DIRECTIONS FOR THIS TASK —
Rewrite every item below as a numbered list with one line per entry, leaving out any blank lines.

LISTED ENTRIES —
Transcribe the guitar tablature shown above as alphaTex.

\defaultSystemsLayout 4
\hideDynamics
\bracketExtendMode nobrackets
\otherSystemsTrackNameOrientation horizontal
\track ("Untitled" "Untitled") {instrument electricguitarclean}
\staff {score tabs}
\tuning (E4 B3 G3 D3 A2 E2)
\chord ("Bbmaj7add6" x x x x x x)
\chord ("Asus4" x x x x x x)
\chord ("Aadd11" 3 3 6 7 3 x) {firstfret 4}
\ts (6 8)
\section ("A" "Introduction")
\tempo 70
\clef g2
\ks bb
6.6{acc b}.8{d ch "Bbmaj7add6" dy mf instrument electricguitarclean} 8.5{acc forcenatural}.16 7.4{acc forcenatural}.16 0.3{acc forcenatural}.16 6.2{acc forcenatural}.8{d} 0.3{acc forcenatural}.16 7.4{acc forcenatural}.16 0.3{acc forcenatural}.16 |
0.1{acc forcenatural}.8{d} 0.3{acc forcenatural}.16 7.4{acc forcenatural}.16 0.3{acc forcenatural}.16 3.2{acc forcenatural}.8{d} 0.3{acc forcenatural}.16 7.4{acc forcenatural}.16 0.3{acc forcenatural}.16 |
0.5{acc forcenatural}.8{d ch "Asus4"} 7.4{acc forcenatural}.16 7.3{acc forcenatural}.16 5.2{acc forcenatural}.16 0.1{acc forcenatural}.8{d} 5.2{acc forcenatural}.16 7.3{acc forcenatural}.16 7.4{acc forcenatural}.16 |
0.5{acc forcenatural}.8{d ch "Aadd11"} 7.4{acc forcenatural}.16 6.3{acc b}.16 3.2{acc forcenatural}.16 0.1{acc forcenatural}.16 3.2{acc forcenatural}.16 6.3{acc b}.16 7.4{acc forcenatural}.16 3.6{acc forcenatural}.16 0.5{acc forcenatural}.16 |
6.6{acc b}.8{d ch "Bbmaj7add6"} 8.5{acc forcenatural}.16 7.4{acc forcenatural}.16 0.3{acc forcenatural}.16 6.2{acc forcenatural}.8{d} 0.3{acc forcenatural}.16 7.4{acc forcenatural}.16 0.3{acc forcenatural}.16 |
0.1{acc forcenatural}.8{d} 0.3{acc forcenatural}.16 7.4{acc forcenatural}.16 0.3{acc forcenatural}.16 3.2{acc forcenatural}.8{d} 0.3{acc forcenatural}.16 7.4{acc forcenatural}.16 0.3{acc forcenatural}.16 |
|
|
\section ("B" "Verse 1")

FULL OUTPUT —
1. Transcribe the guitar tablature shown above as alphaTex.
2. \defaultSystemsLayout 4
3. \hideDynamics
4. \bracketExtendMode nobrackets
5. \otherSystemsTrackNameOrientation horizontal
6. \track ("Untitled" "Untitled") {instrument electricguitarclean}
7. \staff {score tabs}
8. \tuning (E4 B3 G3 D3 A2 E2)
9. \chord ("Bbmaj7add6" x x x x x x)
10. \chord ("Asus4" x x x x x x)
11. \chord ("Aadd11" 3 3 6 7 3 x) {firstfret 4}
12. \ts (6 8)
13. \section ("A" "Introduction")
14. \tempo 70
15. \clef g2
16. \ks bb
17. 6.6{acc b}.8{d ch "Bbmaj7add6" dy mf instrument electricguitarclean} 8.5{acc forcenatural}.16 7.4{acc forcenatural}.16 0.3{acc forcenatural}.16 6.2{acc forcenatural}.8{d} 0.3{acc forcenatural}.16 7.4{acc forcenatural}.16 0.3{acc forcenatural}.16 |
18. 0.1{acc forcenatural}.8{d} 0.3{acc forcenatural}.16 7.4{acc forcenatural}.16 0.3{acc forcenatural}.16 3.2{acc forcenatural}.8{d} 0.3{acc forcenatural}.16 7.4{acc forcenatural}.16 0.3{acc forcenatural}.16 |
19. 0.5{acc forcenatural}.8{d ch "Asus4"} 7.4{acc forcenatural}.16 7.3{acc forcenatural}.16 5.2{acc forcenatural}.16 0.1{acc forcenatural}.8{d} 5.2{acc forcenatural}.16 7.3{acc forcenatural}.16 7.4{acc forcenatural}.16 |
20. 0.5{acc forcenatural}.8{d ch "Aadd11"} 7.4{acc forcenatural}.16 6.3{acc b}.16 3.2{acc forcenatural}.16 0.1{acc forcenatural}.16 3.2{acc forcenatural}.16 6.3{acc b}.16 7.4{acc forcenatural}.16 3.6{acc forcenatural}.16 0.5{acc forcenatural}.16 |
21. 6.6{acc b}.8{d ch "Bbmaj7add6"} 8.5{acc forcenatural}.16 7.4{acc forcenatural}.16 0.3{acc forcenatural}.16 6.2{acc forcenatural}.8{d} 0.3{acc forcenatural}.16 7.4{acc forcenatural}.16 0.3{acc forcenatural}.16 |
22. 0.1{acc forcenatural}.8{d} 0.3{acc forcenatural}.16 7.4{acc forcenatural}.16 0.3{acc forcenatural}.16 3.2{acc forcenatural}.8{d} 0.3{acc forcenatural}.16 7.4{acc forcenatural}.16 0.3{acc forcenatural}.16 |
23. |
24. |
25. \section ("B" "Verse 1")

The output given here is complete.